Durante as olimpíadas, recordes são quebrados, marcas impressionantes são estabelecidas, ocorrem desempenhos formidáveis e ergue-se um coro de vozes estridentes a exaltar os exemplos de superação. A cada quatro anos, repete-se a ladainha, engrossada pelas competições anuais de categorias esportivas, da natação ao salto triplo, do judô ao xadrez, do pingue-pongue ao pentatlo.
Os vencedores ganham dinheiro e fama (ou só fama, dependendo da modalidade). São entrevistados pela mídia e postam suas histórias nas redes sociais: tudo igual. O esforço inaudito, os empecilhos gigantescos, a persistência, a fé, a meritocracia (os anabolizantes são omitidos).
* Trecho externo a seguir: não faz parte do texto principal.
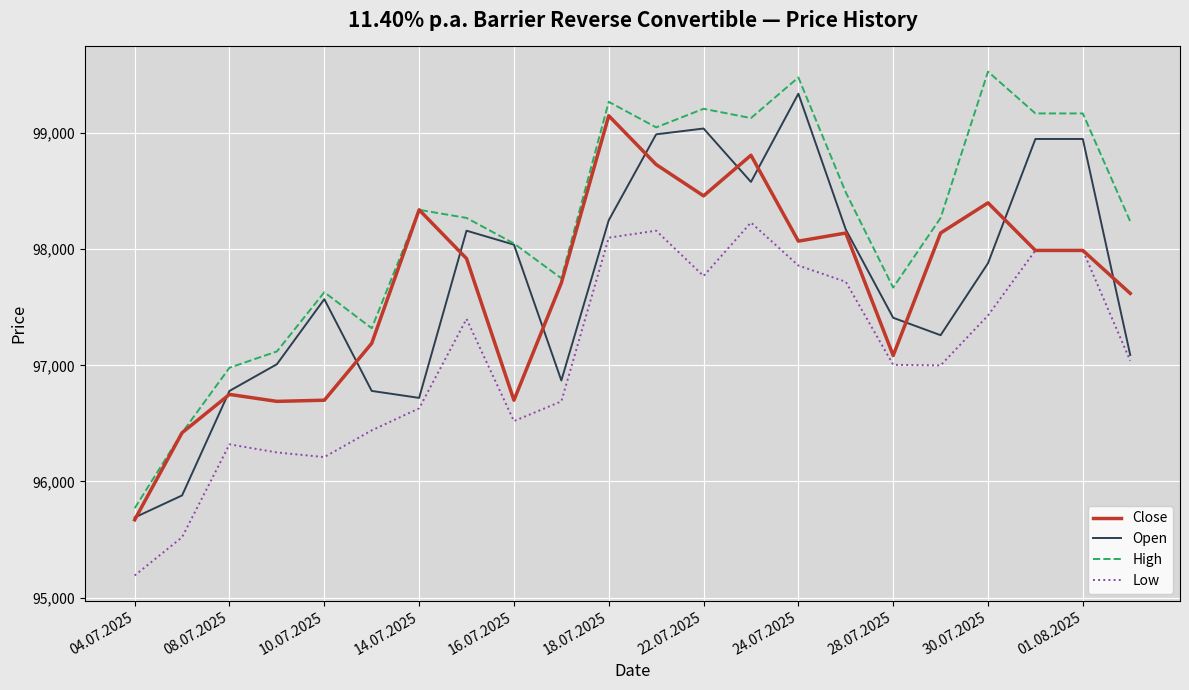

What is the minimum value shown in the chart?

95190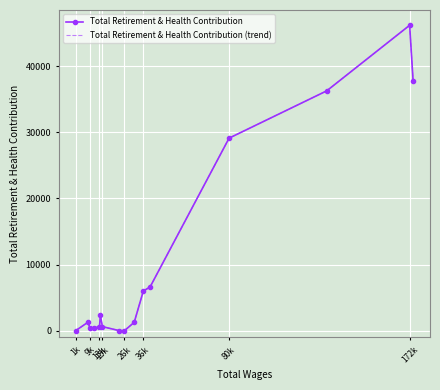

True or false: Total Retirement & Health Contribution (trend) and Total Retirement & Health Contribution intersect in this chart.

False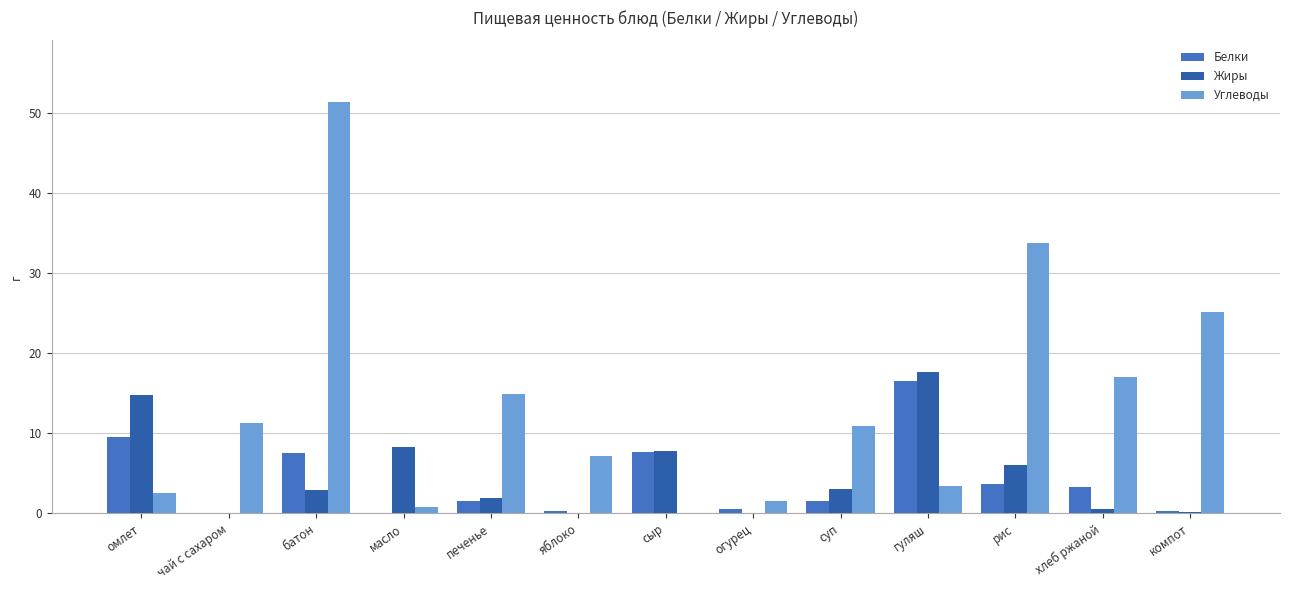

Reading left to right, what are all the values shown in this chart?

Белки: омлет=9.5	чай с сахаром=0.0	батон=7.5	масло=0.1	печенье=1.5	яблоко=0.3	сыр=7.7	огурец=0.5	суп=1.6	гуляш=16.5	рис=3.7	хлеб ржаной=3.3	компот=0.3
Жиры: омлет=14.8	чай с сахаром=0.0	батон=2.9	масло=8.2	печенье=2.0	яблоко=0.0	сыр=7.8	огурец=0.1	суп=3.1	гуляш=17.6	рис=6.1	хлеб ржаной=0.6	компот=0.2
Углеводы: омлет=2.6	чай с сахаром=11.3	батон=51.4	масло=0.8	печенье=14.9	яблоко=7.2	сыр=0.0	огурец=1.5	суп=10.9	гуляш=3.4	рис=33.8	хлеб ржаной=17.0	компот=25.1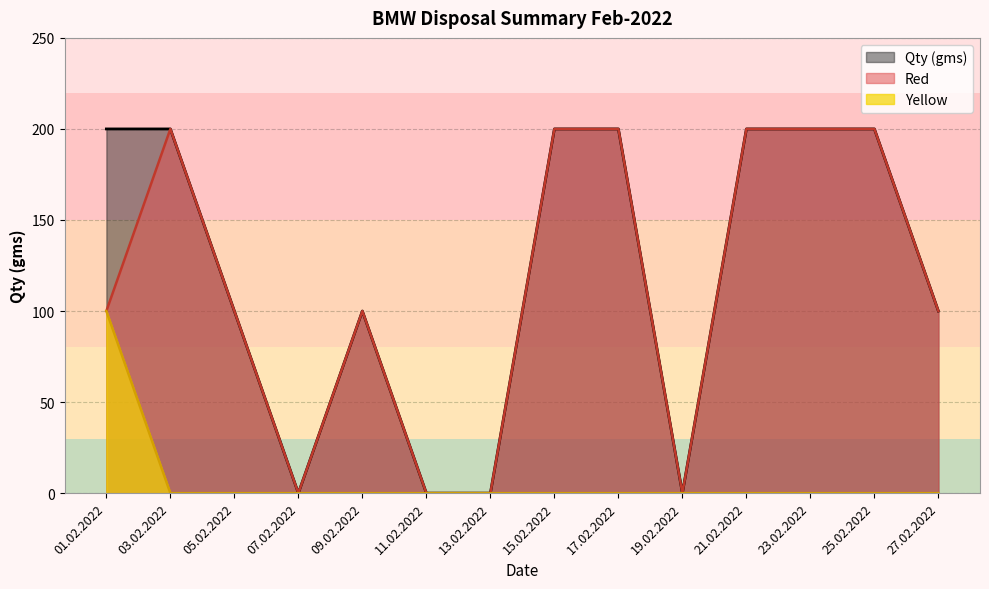

Reading left to right, extract all data points from this chart.

Qty (gms): 200	200	100	0	100	0	0	200	200	0	200	200	200	100
Red: 100	200	100	0	100	0	0	200	200	0	200	200	200	100
Yellow: 100	0	0	0	0	0	0	0	0	0	0	0	0	0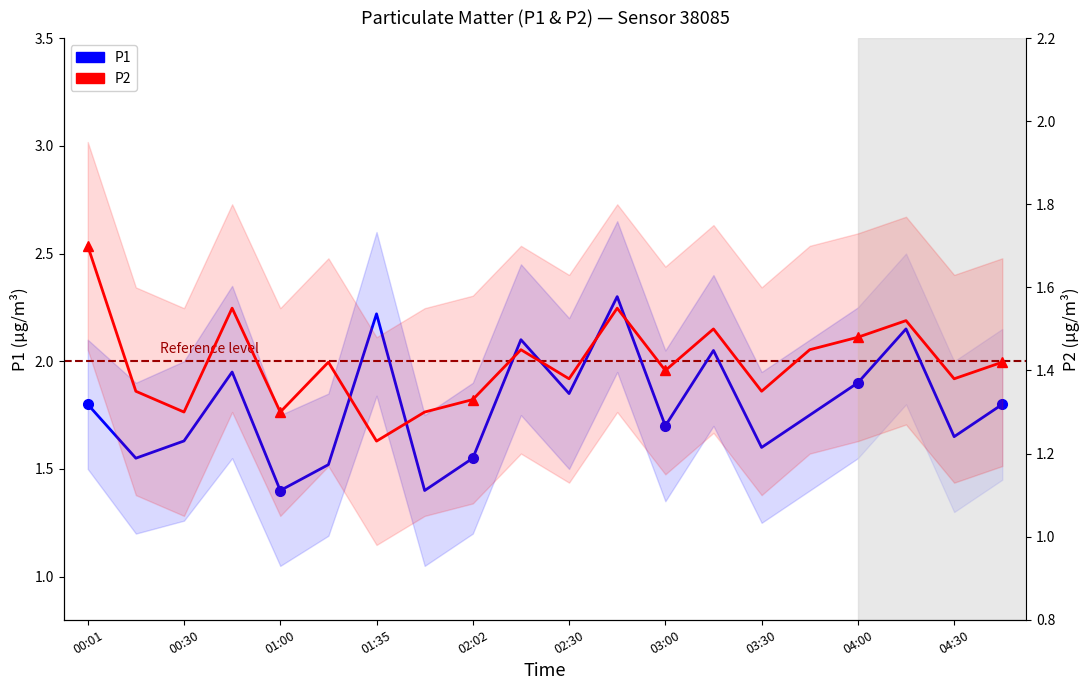

True or false: P1 has more than 1 points higher than both neighbors.

True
Um só blá-blá-blá, onde se mudam, a cada ocasião, apenas os nomes e os números. Graças à tecnologia, novos métodos e alimentos e fármacos cientificamente testados, as marcas avançam sempre. Mas a dinâmica é a mesma. E, por aí, tudo é redundância.
Mesmo o caso de Gabriela Andersen, que virou celebridade nos Jogos Olímpicos de 1984, em Los Angeles, ao conseguir concluir a maratona toda estropiada, apenas reforça a persistência, um dos valores monotonamente enaltecidos.
Tirando o caráter quase sempre edificante e xaroposo desses depoimentos (lições de autoajuda para sedentários que fazem catarse ao se identificarem no terreno simbólico com esses recordistas), as vitórias são notícias interessantes, como tudo que foge à rotina. Todos admiramos os grandes atletas e artistas, incluindo os circenses, entre outras causas porque nos projetamos neles. É uma ilusão confortadora.
O sucesso é uma droga e seu culto intensivo na atualidade obedece à hegemonia de ideias que consagram o individualismo e o darwinismo social e que se estendem a todos os domínios da vida, em especial o econômico.
Mais interessante é a história dos que nunca sobem ao pódio. Parafraseando Tolstói, cada vencedor tem a mesma história, mas os fracassados têm motivações e trajetórias diferentes. O que faz alguém sem a menor chance participar de uma disputa? O que pensam os que chegam em último lugar? Como são iludidos os que não têm condições, mas são convencidos de que importante é haver oportunidades? Poucos se interessam em contar essas histórias. E elas podem ser emocionantes, dramáticas, comoventes, singelas, impressionantes. São sobretudo diversificadas em contraposição à mesmice dos triunfos. O verdadeiro herói de qualquer competição é quem fica em último lugar, que é quem deveria ser entrevistado, quem tem uma história singular.
Os vencedores têm sempre algo de robô. Os vencidos são demasiadamente humanos.
Viva o fracasso! Salve os derrotados! Ave vida!